Limb landmark coordinates
* * * * * * * * *

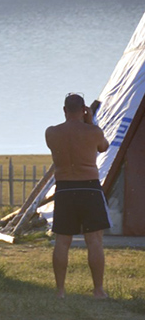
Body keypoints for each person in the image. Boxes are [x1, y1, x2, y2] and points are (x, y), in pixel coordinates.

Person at [46, 93, 110, 299]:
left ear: (64, 110)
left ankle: (60, 291)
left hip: (64, 188)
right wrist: (90, 122)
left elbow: (58, 147)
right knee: (94, 241)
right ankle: (98, 290)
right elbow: (104, 147)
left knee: (62, 241)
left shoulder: (52, 133)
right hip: (89, 188)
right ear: (84, 110)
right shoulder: (93, 131)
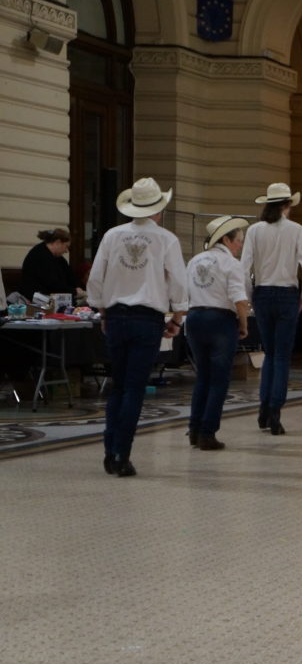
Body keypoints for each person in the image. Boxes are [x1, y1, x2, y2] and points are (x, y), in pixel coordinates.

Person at [87, 177, 188, 477]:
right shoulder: (166, 239)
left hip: (116, 316)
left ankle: (109, 450)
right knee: (134, 388)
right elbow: (179, 282)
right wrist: (177, 319)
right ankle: (122, 453)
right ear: (158, 209)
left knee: (118, 385)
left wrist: (104, 312)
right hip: (147, 319)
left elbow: (96, 278)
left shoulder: (112, 236)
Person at [240, 183, 302, 436]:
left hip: (262, 293)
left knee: (269, 353)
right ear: (287, 205)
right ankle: (275, 412)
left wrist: (251, 296)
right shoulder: (297, 230)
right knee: (282, 356)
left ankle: (264, 407)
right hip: (287, 295)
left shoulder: (254, 231)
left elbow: (244, 269)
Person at [185, 216, 250, 451]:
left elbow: (185, 292)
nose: (240, 245)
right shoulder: (231, 263)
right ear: (225, 239)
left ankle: (194, 429)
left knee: (203, 376)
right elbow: (239, 299)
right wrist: (243, 325)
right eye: (238, 241)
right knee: (219, 380)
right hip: (220, 321)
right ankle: (207, 433)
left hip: (194, 319)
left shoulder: (194, 260)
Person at [19, 227, 84, 300]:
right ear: (58, 242)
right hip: (38, 300)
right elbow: (52, 284)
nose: (66, 251)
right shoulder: (40, 255)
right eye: (66, 246)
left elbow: (69, 275)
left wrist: (76, 287)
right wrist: (74, 291)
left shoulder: (56, 257)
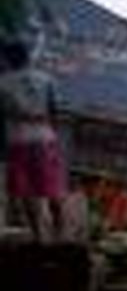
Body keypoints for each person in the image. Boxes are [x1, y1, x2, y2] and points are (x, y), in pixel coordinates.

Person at [0, 40, 68, 242]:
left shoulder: (3, 82)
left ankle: (38, 237)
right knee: (53, 188)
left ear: (7, 59)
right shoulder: (45, 79)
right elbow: (55, 110)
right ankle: (60, 235)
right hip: (45, 138)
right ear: (27, 57)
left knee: (26, 191)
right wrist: (52, 133)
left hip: (17, 141)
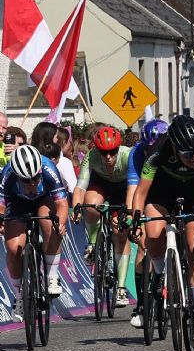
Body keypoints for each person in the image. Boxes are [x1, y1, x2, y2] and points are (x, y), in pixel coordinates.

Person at [131, 115, 194, 341]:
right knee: (152, 232)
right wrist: (135, 221)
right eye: (189, 154)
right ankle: (161, 273)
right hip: (161, 193)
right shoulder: (158, 151)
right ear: (174, 146)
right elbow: (140, 193)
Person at [0, 145, 69, 321]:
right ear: (17, 175)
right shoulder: (7, 175)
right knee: (14, 249)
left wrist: (60, 222)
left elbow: (61, 203)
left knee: (49, 223)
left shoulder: (49, 169)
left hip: (44, 199)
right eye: (26, 180)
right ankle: (19, 295)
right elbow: (1, 205)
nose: (32, 183)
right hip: (17, 203)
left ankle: (52, 276)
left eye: (35, 177)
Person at [71, 126, 132, 306]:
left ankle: (121, 288)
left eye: (112, 152)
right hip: (101, 186)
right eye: (103, 152)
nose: (108, 157)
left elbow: (134, 189)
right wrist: (76, 208)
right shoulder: (91, 156)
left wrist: (126, 214)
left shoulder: (127, 156)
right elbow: (80, 187)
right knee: (90, 205)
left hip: (125, 189)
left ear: (118, 149)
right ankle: (91, 242)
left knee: (121, 234)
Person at [127, 119, 169, 328]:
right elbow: (133, 192)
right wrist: (132, 220)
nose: (150, 152)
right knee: (144, 247)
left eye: (155, 148)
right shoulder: (136, 154)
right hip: (146, 196)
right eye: (147, 148)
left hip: (170, 193)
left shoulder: (172, 150)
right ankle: (142, 305)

* * * * * * * * *

# About this task:
Only the lines from the beginning of the records through the line bearing "left shoulder: (3, 82)" belong in the answer, copied word for word with pictures left out.

# Reply:
Body keypoints for each person in the image. Boxes are [x1, y1, x2, y2] and points are (x, y), in pixel coordinates.

Person at [46, 93, 110, 299]:
left ear: (64, 110)
left ankle: (60, 291)
left hip: (64, 188)
right wrist: (90, 122)
left elbow: (58, 147)
right knee: (94, 241)
right ankle: (98, 290)
right elbow: (104, 147)
left knee: (62, 241)
left shoulder: (52, 133)
right hip: (89, 188)
right ear: (84, 110)
right shoulder: (93, 131)
Body keypoints for each person in the image. Boxes are [x1, y1, x2, y2] and points are (x, y), in pixel coordinates.

Person at [87, 177, 188, 477]:
right shoulder: (166, 239)
left hip: (116, 316)
left ankle: (109, 450)
right knee: (134, 388)
right elbow: (179, 282)
right wrist: (177, 319)
right ankle: (122, 453)
right ear: (158, 209)
left knee: (118, 385)
left wrist: (104, 312)
right hip: (147, 319)
left elbow: (96, 278)
left shoulder: (112, 236)
Person at [240, 183, 302, 436]:
left hip: (262, 293)
left knee: (269, 353)
right ear: (287, 205)
right ankle: (275, 412)
left wrist: (251, 296)
right shoulder: (297, 230)
right knee: (282, 356)
left ankle: (264, 407)
right hip: (287, 295)
left shoulder: (254, 231)
left elbow: (244, 269)
Person at [185, 216, 250, 451]:
left elbow: (185, 292)
nose: (240, 245)
right shoulder: (231, 263)
right ear: (225, 239)
left ankle: (194, 429)
left knee: (203, 376)
right elbow: (239, 299)
right wrist: (243, 325)
right eye: (238, 241)
right knee: (219, 380)
right hip: (220, 321)
right ankle: (207, 433)
left hip: (194, 319)
left shoulder: (194, 260)
Person at [19, 227, 84, 300]:
right ear: (58, 242)
right hip: (38, 300)
right elbow: (52, 284)
nose: (66, 251)
right shoulder: (40, 255)
right eye: (66, 246)
left elbow: (69, 275)
left wrist: (76, 287)
right wrist: (74, 291)
left shoulder: (56, 257)
Body keypoints for each person in the image. Boxes are [x1, y1, x2, y2] and points are (x, y), in pixel coordinates.

Person at [0, 40, 68, 242]:
left shoulder: (3, 82)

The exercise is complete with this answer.